Is it better to install from the source or from the binary package?
The honest answer is: it depends.- On the one hand, building from the source distribution is not always the most convenient and efficient way to install software. Most problems occur because of external libraries. A growing number of AstrOmatic packages (currently PSFEx, SCAMP, SExtractor and SkyMaker) rely on external libraries, such as ATLAS or FFTW. Although the development versions of these libraries can themselves be compiled and installed from their source code, experience shows that configuration and compilation is often a lengthy (up to several hours for ATLAS!) and frustrating process. Basically, if the AstrOmatic binary package you installed works reliably, and does it fast enough for you, then you’re done.

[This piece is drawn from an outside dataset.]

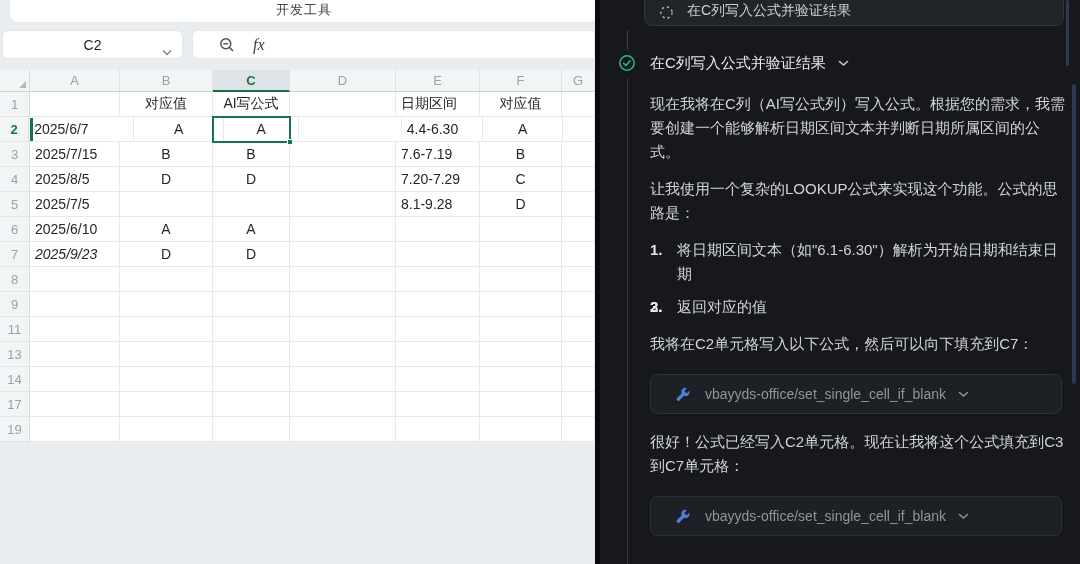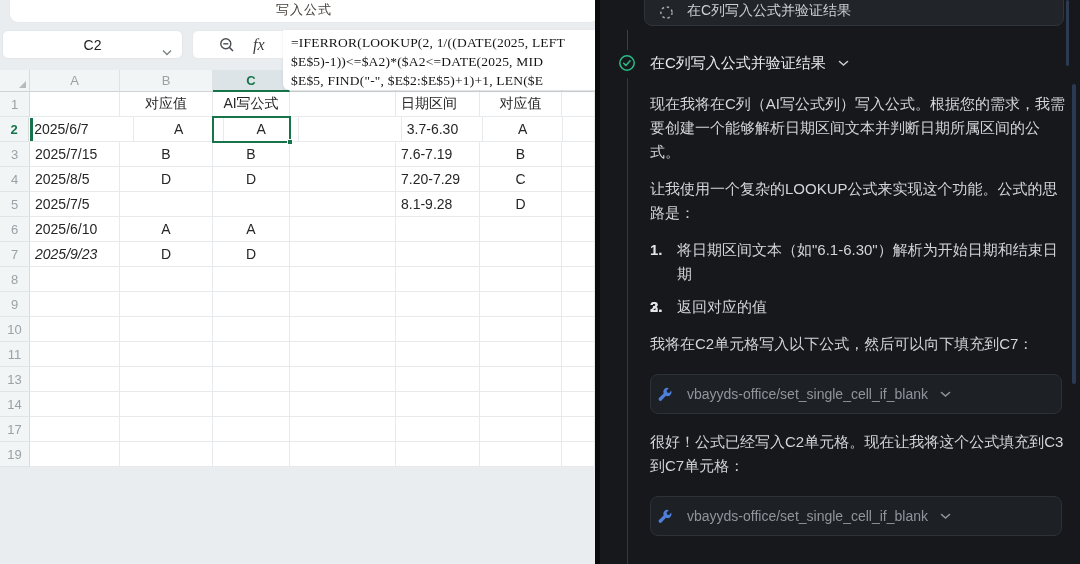"写入公式" span { text: 写入公式 -> 开发工具 }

- On the other hand, installing from the source package makes it possible to tune up the configuration (number of threads, library versions). It may be the only available option if your system is not compatible with the precompiled binary releases (e.g. too old, or too recent), or if you want to run unstable versions from the AstrOmatic SubVersion repositories. However, on x86 systems, compiling the code yourself may lead to slower executables if you don’t have the INTEL C compiler (icc). The reason is that icc is able to vectorise code that gcc can’t, like transcendental functions in loops. The gain in speed can be as much as 4× in some parts of the code. By default, all AstrOmatic binary packages are compiled using icc. If you decide to compile the source code of an AstrOmatic package that depends on the ATLAS and/or FFTW external libraries, I strongly suggest you also install these libraries from the source code, and do not rely on pre-compiled binaries. This will allow these packages to be optimized for your computer architecture (e.g., number of threads in ATLAS), and take advantage of specific processor features (instruction set, number of registers, cache size).